In the early morning of May 28, 2013, a group of activists gathered for a sit-in protest at Gezi Park in central Istanbul, initially to contest the urban development plan for Istanbul’s Taksim Gezi Park. The activists set up tents and launched their own version of the Occupy movement, a reminiscence of the global anti-Wall Street protests.
What began as a peaceful environmentalist assembly turned into the largest anti-government movement in Turkey. A raid by the riot police attracted heavy media attention. The police set the tents on fire, triggering Turkey’s largest anti-government demonstrations. More than 8,000 people were injured and 11 killed. Contrary to expectations, the protest movement never turned into a political movement. However for many, Gezi became a symbol of resistance a milestone for both the political opposition and the current government in Turkey.
These photos were taken on June 1, 2013, in Istanbul when over 40,000 protesters from Kadıköy (the Asian side of the city) walked along the famous thoroughfare Istiklal Avenue to join the main protest groups in Taksim. Just the day before, the police had carried out another raid on this encampment using water cannons and tear gas to disperse the protesters and setting up barricades around the park to prevent re-occupation.
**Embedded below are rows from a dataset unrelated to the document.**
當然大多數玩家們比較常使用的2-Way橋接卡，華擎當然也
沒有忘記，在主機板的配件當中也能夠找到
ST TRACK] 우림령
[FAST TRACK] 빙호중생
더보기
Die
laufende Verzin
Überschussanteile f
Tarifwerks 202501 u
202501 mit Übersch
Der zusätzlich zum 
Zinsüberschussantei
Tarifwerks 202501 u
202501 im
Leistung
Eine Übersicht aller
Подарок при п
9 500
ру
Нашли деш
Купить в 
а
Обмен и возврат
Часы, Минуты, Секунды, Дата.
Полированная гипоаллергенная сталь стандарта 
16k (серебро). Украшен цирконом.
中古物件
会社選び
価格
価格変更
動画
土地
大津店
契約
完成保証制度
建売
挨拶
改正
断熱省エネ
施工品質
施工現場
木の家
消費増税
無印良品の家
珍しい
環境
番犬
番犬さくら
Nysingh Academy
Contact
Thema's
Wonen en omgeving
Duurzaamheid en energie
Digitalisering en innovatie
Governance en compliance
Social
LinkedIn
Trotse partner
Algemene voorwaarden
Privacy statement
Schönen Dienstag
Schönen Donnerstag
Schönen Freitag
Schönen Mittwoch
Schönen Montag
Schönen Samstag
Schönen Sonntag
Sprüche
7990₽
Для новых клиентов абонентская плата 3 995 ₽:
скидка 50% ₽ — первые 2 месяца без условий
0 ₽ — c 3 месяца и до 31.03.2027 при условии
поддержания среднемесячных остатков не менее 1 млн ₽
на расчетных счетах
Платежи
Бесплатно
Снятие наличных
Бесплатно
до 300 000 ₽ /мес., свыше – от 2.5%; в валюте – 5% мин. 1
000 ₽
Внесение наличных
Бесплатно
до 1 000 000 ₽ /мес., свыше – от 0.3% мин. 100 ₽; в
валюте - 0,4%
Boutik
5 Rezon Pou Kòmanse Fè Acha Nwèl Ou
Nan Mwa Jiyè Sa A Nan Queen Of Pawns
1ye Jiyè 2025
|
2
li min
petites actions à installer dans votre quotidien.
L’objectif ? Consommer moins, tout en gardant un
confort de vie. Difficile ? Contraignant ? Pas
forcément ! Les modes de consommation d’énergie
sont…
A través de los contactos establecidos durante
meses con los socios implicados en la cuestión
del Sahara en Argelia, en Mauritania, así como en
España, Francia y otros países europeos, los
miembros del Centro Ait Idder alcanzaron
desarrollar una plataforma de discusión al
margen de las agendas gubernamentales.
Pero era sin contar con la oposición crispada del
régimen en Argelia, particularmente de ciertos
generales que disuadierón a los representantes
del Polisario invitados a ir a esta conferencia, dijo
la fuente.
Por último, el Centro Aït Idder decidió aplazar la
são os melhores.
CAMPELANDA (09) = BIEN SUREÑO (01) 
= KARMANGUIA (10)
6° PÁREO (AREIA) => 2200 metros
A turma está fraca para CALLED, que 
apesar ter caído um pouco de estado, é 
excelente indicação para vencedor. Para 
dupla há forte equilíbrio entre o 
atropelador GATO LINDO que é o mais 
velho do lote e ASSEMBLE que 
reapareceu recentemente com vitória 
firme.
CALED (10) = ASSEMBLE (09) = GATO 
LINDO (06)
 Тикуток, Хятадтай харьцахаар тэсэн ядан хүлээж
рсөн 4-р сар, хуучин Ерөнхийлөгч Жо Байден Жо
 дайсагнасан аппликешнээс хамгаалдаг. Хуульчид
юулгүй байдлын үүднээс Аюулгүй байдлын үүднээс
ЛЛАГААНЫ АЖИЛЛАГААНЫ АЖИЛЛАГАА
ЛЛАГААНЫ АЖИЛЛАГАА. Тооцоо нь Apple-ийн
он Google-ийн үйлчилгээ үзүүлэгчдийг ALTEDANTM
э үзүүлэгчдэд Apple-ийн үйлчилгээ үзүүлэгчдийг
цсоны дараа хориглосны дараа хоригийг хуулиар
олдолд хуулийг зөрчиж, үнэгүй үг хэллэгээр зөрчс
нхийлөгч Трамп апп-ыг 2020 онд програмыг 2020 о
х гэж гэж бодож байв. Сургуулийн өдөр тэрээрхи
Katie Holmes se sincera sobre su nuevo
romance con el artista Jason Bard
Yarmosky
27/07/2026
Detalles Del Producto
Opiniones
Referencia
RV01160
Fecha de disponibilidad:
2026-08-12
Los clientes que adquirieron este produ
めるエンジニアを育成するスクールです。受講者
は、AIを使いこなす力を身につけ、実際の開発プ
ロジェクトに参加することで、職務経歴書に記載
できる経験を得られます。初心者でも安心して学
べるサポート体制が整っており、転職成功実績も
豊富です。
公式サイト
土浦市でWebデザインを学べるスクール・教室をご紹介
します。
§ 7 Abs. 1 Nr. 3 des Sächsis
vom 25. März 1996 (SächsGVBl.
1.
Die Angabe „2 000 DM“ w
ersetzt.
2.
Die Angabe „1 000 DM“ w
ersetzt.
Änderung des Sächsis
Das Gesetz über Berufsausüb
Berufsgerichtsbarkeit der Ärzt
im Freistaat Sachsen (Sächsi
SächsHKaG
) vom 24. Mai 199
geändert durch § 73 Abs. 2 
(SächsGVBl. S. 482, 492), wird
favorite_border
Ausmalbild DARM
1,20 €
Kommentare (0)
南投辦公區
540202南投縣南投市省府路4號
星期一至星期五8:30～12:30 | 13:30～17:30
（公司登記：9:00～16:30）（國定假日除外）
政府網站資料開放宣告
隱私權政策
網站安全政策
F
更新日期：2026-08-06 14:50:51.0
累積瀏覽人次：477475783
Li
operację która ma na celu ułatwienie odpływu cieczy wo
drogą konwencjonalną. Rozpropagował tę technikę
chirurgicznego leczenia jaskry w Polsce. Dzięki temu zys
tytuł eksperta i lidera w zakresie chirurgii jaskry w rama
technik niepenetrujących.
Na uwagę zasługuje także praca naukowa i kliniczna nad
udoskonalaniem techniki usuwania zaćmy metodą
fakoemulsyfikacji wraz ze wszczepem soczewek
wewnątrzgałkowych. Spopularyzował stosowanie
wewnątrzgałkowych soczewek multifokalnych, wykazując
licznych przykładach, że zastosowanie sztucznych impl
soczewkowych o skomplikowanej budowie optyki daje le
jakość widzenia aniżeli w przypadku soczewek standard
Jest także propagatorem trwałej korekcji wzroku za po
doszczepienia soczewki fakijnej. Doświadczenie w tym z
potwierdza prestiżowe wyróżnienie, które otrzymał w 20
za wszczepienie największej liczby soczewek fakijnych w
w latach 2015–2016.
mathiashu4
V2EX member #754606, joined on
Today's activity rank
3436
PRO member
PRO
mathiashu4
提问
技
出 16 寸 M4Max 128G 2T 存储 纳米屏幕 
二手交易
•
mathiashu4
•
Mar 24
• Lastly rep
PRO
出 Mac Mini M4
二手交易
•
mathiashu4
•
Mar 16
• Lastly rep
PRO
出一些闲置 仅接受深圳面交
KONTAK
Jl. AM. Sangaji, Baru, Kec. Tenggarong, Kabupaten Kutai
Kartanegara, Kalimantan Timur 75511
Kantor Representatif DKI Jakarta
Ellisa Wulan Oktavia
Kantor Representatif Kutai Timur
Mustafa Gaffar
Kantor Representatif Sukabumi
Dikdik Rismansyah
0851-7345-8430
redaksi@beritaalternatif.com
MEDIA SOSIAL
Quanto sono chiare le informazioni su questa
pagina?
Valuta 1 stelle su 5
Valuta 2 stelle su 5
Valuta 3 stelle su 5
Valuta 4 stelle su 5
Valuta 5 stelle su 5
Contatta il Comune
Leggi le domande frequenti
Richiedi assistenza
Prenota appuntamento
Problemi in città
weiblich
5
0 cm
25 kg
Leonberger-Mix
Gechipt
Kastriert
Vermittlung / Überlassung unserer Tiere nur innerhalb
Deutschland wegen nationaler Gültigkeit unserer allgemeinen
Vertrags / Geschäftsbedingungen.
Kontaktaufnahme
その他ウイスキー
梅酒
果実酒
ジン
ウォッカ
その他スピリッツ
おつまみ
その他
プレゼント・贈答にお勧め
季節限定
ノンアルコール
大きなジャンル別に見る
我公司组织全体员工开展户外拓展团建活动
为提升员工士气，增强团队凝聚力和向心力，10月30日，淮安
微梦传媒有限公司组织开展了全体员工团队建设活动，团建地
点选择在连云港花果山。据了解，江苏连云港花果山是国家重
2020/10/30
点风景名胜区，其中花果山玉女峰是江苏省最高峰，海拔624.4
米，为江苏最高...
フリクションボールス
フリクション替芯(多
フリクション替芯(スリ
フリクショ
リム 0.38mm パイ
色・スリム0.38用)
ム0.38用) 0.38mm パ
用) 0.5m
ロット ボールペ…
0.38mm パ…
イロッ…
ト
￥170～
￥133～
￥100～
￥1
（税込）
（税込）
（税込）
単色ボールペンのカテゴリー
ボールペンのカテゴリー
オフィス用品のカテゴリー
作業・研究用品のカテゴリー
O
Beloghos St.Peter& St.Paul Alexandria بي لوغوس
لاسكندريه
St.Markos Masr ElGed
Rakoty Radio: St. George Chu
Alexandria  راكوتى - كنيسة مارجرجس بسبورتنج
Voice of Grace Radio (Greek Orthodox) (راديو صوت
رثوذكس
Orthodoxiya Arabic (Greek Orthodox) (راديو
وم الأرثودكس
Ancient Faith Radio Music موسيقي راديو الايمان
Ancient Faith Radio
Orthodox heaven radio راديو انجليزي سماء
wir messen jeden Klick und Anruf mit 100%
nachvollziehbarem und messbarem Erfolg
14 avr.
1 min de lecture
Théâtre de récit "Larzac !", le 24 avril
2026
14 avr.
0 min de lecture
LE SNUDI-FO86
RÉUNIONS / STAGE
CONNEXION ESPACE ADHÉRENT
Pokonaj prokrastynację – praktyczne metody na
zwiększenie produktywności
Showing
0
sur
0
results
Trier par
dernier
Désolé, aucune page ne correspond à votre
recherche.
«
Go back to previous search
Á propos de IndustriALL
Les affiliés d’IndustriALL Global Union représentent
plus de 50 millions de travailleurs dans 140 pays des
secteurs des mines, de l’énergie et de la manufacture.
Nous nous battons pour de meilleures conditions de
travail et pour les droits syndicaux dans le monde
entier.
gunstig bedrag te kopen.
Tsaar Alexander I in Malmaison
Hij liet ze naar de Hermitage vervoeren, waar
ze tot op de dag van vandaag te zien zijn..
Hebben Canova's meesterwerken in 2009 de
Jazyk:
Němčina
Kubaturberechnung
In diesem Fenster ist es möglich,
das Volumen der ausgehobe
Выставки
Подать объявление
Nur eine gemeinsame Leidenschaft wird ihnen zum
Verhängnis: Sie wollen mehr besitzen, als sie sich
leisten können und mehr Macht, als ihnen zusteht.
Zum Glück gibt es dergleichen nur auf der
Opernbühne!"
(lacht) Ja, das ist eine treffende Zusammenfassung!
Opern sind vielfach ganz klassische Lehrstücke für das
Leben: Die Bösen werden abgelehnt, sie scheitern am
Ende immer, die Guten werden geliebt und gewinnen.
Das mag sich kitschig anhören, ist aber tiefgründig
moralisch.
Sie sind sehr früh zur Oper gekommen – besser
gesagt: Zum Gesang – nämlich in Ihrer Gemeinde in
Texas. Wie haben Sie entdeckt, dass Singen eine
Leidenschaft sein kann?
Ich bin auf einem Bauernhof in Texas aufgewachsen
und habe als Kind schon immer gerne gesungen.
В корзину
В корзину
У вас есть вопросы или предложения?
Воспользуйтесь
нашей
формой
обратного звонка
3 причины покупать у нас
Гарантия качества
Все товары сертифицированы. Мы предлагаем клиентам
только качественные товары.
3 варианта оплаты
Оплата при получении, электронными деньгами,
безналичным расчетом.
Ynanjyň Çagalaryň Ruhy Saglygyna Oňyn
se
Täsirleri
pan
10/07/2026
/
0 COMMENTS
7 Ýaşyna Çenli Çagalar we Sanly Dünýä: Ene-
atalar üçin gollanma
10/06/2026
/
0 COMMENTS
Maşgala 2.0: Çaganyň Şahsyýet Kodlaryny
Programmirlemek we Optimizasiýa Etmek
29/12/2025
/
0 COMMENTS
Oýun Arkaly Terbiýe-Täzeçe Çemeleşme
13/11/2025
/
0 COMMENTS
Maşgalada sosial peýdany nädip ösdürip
Turkish police violently attacked the protesters with pressurized water and pepper gas, directly targeting their faces and bodies. Dozens of protesters were hospitalized with head trauma and respiratory injuries. Sixty-three people were arrested and detained, according to official sources.
Access to the park remained blocked, while Turkish media refused to cover the incidents and press agencies blocked the flow of information.